In 2013 a registration statement on Form F-3 was declared effective by the SEC relating to the Dividend Reinvestment and Direct Stock Purchase Plan for 1,664,450 common shares to allow existing shareholders to purchase additional common shares by reinvesting all or a portion of the dividends paid on their common shares and by making optional cash investments and new investors to enter into the plan by making an initial investment.
 
On June 16, 2017, the Board of Directors, after its expiration, adopted a new shareholders' rights agreement and declared a dividend of one preferred share purchase right to purchase one one-thousandth of a Series A Participating Preferred Share of the Company for each outstanding common share, par value $0.01 per share.

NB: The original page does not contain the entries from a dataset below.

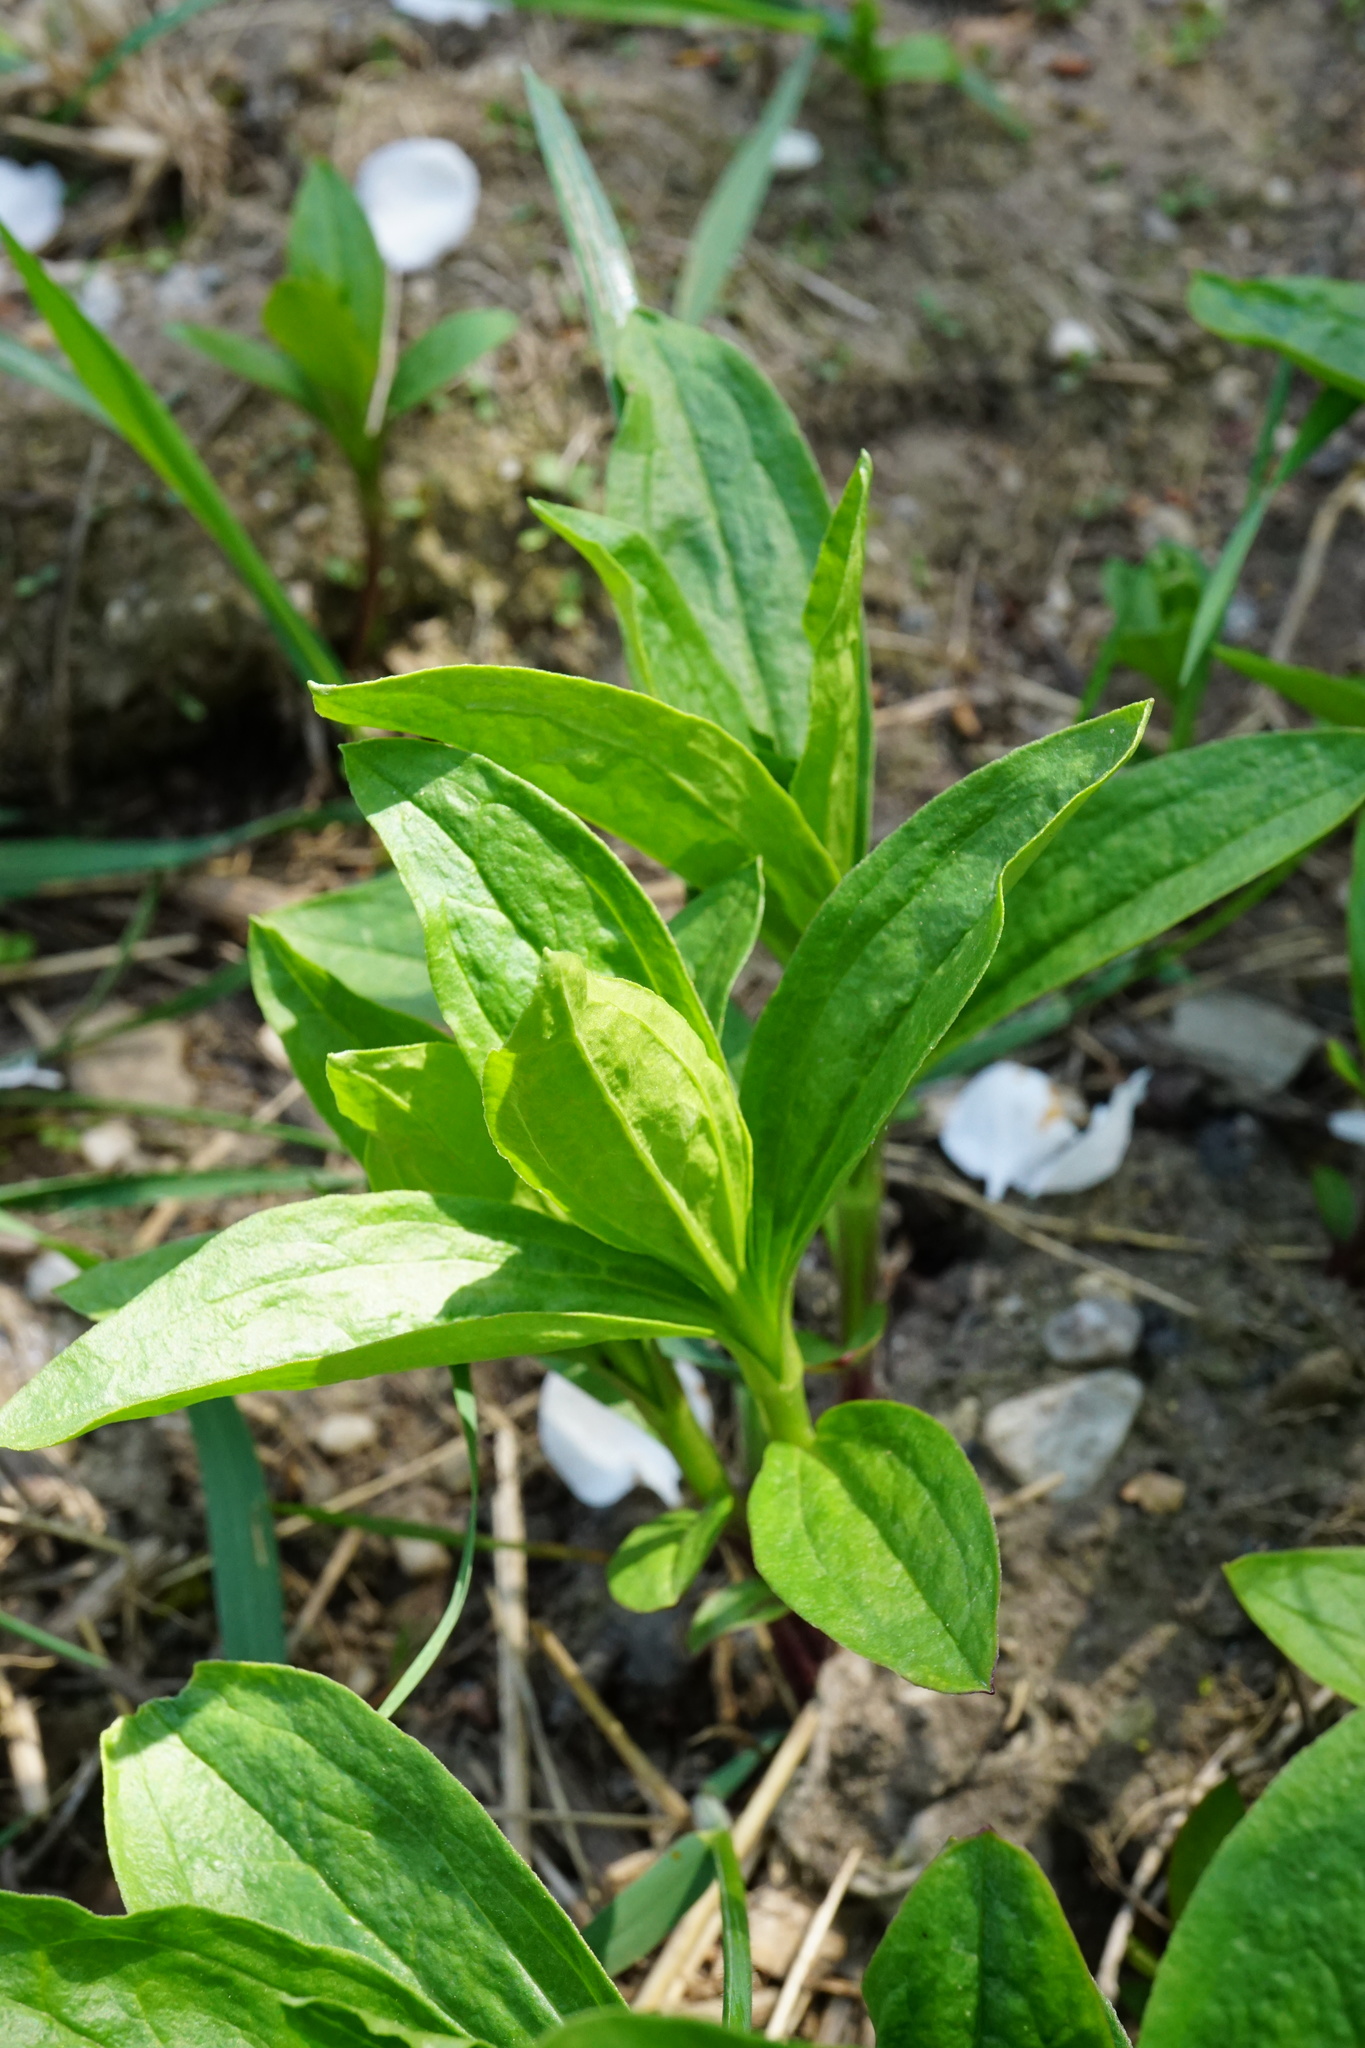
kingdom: Plantae
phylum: Tracheophyta
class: Magnoliopsida
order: Caryophyllales
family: Caryophyllaceae
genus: Saponaria
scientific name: Saponaria officinalis
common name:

The dividend was payable on June 26, 2017 to shareholders of record on that date. Each right entitles the registered holder to purchase from us one one-thousandth of a Series A Participating Preferred Share of the Company at an exercise price of $30.00, subject to adjustment. The Company can redeem the rights at any time prior to a public announcement that a person or group has acquired ownership of 15% or more of the Company's common shares. As at December 31, 2017, no shares were issued pursuant to the plan.

This shareholders' rights plan was designed to enable us to protect shareholder interests in the event that an unsolicited attempt is made for a business combination with, or a takeover of, the Company. Our shareholders' rights plan is not intended to deter offers that the Board determines are in the best interests of our shareholders.